Model or agent registryDurable aliases exposed through /admin/models.

Resources

In the current runtime, live routing uses OpenAI keys from environment variables:

OPENAI_API_KEY=sk-...
OPENAI_API_KEYS=sk-1,sk-2
OPENAI_API_KEY_1=sk-...
OPENAI_API_KEY_2=sk-...

Each parsed key becomes a resource such as openai-1 or openai-2. Resources keep live health, in-flight count, total request count, error count, weight, and pool id in Redis.

Resource pools

Pools let callers direct workloads to different key groups. Pool selection can come from:

  • X-Proxy-Pool-ID
  • X-Pool-ID
  • metadata.pool_id

If no pool is requested, all configured resources are eligible.

Affinity

Session affinity keeps follow-up traffic on the same resource. The proxy accepts session ids from headers, metadata fields, and conversation fields. Common choices are:

X-Proxy-Session-ID
metadata.session_id
metadata.conversation_id
conversation.id

Response affinity maps upstream resp_* ids back to the selected resource. The proxy reads response ids from previous_response_id, response route paths, and upstream response bodies.

Load balancing

When no usable affinity applies, the proxy uses weighted least connections. The score is:

in_flight / max(weight, 0.01)

Unhealthy resources are excluded. Degraded resources are skipped while healthy candidates exist, then become eligible again after the configured cooldown.

Telemetry

The API publishes telemetry to Redis. The worker persists it to SQL.

Main event types:

  • lb_decision: selected resource, pool, session, and reason.
  • request_completed: status, latency, payload capture, token usage, and error state.
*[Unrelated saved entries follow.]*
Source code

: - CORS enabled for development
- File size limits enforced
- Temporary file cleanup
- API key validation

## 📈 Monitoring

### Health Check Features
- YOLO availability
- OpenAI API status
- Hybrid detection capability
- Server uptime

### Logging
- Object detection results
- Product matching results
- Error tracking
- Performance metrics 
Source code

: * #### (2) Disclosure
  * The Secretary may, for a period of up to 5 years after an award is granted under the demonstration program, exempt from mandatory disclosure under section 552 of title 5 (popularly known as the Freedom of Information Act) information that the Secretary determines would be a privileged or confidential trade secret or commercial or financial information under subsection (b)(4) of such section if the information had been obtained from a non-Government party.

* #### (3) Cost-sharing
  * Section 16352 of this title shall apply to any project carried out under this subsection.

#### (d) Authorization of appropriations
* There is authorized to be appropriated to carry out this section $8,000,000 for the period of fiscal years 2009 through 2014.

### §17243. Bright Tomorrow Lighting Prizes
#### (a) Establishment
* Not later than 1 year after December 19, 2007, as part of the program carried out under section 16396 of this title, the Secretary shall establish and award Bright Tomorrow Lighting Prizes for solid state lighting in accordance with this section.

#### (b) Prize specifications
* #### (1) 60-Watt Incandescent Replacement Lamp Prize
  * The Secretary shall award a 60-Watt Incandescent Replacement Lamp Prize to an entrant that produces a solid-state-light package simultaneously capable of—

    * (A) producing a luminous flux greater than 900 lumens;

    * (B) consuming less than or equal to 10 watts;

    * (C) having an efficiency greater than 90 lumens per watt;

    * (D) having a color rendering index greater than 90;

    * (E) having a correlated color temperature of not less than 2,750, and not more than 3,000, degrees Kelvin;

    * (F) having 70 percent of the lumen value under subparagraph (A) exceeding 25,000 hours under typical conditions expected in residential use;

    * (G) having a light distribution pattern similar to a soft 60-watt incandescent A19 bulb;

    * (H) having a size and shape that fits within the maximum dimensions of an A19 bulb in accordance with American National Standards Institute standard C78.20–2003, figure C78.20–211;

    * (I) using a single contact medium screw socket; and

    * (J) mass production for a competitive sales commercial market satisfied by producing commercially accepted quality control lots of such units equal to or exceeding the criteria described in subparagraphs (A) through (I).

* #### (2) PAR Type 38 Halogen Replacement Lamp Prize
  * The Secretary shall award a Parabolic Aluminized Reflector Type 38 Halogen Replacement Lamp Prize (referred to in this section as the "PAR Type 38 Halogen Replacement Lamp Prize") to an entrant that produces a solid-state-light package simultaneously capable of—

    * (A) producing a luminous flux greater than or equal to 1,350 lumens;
Token usage is extracted from JSON responses and captured SSE payloads when usage fields are present.

Live state versus durable state

Redis stores live operational state:

  • in-flight counters
  • resource health
  • affinity mappings
  • recent decisions
  • telemetry stream queue

SQL stores durable history:

  • resources
  • sessions
  • requests and responses
  • token usage
  • load-balancer decisions
  • raw telemetry events
  • registered providers
  • registered model or agent aliases

Live Redis values can reset on redeploy. SQL history persists when each deploy uses the same PROXY_DATABASE_URL.

Provider and model registry

ServiceProvider records describe backend services for future routing and dashboard workflows. Registered models and agents are durable aliases that point to providers and describe route hints.

Current limit: registry records are not loaded into the live resource pool yet. Configure OPENAI_API_KEY_* variables for runtime traffic.